▶ **PROBLEM DESCRIPTION**
Can you reproduce, word for word, the part of the John 1:1c exchange below, starting at "Furthermore, no one" and ending at "your own admission."?

▶ **TEXT SHOWN**
+===+
Furthermore, no one "forces" a qualitative sense on John 1:1c. The fact that the sense exists, and that most pre-copulative PNs in the Gospel of John happen to fall in line with Q statistically, favors the Q sense. Thus if one wishes to be reasonable, one will accept the probability that THEOS in John 1:1c exhibits the Q sense, and (if he believes that sense cannot be theologically supported) seek avenues to prove why some other sense should appy, rather than categorically denying the Q force for a (hypothetical) subset of nouns from the outset - particularly when the qualitative-only force is "what the Society argues for in their Appendix in the 1984 Reference Bible" by your own admission.

GREG: ...because they now see that that view (the qualitative-only view) is the only one they can possibly attempt to associate with the assumed truth of Trinitarianism, which cannot survive a definite or indefinite semantic for THEOS in John 1:1, or elsewhere.

ROBERT: Well, since the WT has declared THEOS is qualitative in John 1:1c, you're in the same boat as we are - at least insofar as John 1:1 is concerned. The fact that Trinitarianism can "survive" only one semantic here is hardly a problem, if that semantic can be logically, scripturally, and grammatically demonstrated. I suppose the WT is in a somewhat weaker position, for their view of John 1:1 cannot "survive" a D, Q-D, or Q semantic. Indeed, unless you can demonstrate how a Q-I semantic ascribes all qualities to the subject IN LESSER MEASURE (recall, Greg, this is your assertion in your most recent response to me), it cannot even survive that semantic nuance. The only semantic sense that adequately reflects WT theology is Indefinite (the Word is a member of a class of divine beings who are, by nature, not the True God), but the WT doesn't argue for that semantic idea. Amazing! Elsewhere? Let's consider that point, below:

GREG: This last point (about other uses of THEOS for Jesus) is very important, for how will Trinitarians get a qualitative-only sense out of its use, say, in Hebrews 1:8, even if their preferred translation ("Thy throne, O God...") were granted? They cannot appeal to the fronting of a PN before a copula, but they really don't need to! Regardless of the grammatical construction of the text, any verse that they accept as an instance where Jesus is called THEOS MUST MEAN that he shares in the nature of God, as "God the Son the second person of the Trinity." Again, an assumption is used to override the sense of any such passage, so that, ultimately, it can be brought into harmony with Trinitarian theology.

ROBERT: Greg, you'll have to explain further why Trinitarians must be bound by the restrictions you'd like to place upon us with regard to the usage of THEOS. I think you may be getting sense of the term (Q, Q-d, I, I-Q, D, D-Q) and meaning of the term, as well as the referent of the term confused again. Unless you can show an example of Jesus being called God in a convertible proposition (which John 1:1c would be, if the semantic force of THEOS were definite), Jesus being called "God" with a definite or Q-D semantic in a non-equative phrase (particularly a vocative, like Heb 1:8) is certainly no problem for Trinitarianism at all. Indeed, it is a further claim in its favor, for if Paul, John, or the Father Himself call the Son God, why should we question that appellation? The WT makes the assumption whenever Christ is called "God," it must mean in the sense of a secondary "god," based on the "grid" of its interpretation of other Scriptures, so that these verses can be brought into harmony with WT theology. The heart of the matter is that Christ is not only called "G/god" (as are others in certain contexts), but that He possesses the Divine Nature of God (which no other so-called "gods" do). The WT (and you) must therefore demonstrate how God's Nature may be possessed FULLY by the Son, and yet claim that the Son is not equal in nature to Him.
+===+
▶ **RECORDS**
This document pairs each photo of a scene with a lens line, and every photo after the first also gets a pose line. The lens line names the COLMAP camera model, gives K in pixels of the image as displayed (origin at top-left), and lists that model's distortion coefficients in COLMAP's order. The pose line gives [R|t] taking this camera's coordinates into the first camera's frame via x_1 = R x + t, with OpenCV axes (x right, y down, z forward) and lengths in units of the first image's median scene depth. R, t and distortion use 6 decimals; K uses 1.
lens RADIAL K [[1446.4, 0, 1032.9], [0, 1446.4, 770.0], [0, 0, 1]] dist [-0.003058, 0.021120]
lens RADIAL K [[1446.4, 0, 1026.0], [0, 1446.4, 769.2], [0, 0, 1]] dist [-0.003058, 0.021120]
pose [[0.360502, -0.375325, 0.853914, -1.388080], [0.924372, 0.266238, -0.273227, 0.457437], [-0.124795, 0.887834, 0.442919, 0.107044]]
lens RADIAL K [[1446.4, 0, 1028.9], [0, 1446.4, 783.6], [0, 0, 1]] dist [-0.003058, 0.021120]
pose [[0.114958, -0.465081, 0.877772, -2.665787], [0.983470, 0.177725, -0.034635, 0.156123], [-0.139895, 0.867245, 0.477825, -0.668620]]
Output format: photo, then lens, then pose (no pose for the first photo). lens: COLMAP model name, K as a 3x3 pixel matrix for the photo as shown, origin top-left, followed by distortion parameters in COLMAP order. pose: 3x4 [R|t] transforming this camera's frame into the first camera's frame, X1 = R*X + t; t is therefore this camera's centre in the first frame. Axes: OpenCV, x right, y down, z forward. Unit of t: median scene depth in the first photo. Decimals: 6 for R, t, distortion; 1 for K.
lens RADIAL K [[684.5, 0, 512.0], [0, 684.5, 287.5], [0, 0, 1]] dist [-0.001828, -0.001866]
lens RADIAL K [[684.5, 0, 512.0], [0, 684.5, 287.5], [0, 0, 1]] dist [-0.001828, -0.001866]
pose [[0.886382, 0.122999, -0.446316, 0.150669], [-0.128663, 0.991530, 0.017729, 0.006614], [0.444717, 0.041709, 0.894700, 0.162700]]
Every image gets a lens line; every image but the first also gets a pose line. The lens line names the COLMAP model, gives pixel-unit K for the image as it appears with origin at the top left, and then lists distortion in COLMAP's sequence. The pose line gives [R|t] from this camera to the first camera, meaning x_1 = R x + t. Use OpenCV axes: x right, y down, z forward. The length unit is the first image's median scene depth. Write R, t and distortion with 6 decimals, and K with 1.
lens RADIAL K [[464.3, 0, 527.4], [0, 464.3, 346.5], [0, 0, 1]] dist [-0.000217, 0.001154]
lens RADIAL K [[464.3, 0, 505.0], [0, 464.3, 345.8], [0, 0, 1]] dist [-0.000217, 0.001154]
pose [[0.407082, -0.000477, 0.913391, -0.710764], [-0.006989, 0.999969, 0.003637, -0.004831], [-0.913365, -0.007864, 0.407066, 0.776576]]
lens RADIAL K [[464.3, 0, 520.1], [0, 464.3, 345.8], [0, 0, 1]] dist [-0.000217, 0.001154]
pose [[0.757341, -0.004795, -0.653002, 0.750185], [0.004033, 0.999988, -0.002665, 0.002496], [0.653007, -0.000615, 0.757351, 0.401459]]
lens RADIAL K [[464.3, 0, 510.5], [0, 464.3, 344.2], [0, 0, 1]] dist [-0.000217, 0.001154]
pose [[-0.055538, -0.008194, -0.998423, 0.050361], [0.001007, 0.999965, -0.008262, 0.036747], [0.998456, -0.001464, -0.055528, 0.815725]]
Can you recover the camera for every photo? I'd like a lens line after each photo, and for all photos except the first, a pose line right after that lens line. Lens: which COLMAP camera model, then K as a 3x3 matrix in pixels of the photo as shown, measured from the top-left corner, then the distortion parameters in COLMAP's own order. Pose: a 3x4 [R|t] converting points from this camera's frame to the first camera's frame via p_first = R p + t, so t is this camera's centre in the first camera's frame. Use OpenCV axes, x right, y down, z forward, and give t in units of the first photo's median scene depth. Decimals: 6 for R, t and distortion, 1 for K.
+===+
▶ **WORKED SOLUTION**
Furthermore, no one "forces" a qualitative sense on John 1:1c. The fact that the sense exists, and that most pre-copulative PNs in the Gospel of John happen to fall in line with Q statistically, favors the Q sense. Thus if one wishes to be reasonable, one will accept the probability that THEOS in John 1:1c exhibits the Q sense, and (if he believes that sense cannot be theologically supported) seek avenues to prove why some other sense should appy, rather than categorically denying the Q force for a (hypothetical) subset of nouns from the outset - particularly when the qualitative-only force is "what the Society argues for in their Appendix in the 1984 Reference Bible" by your own admission.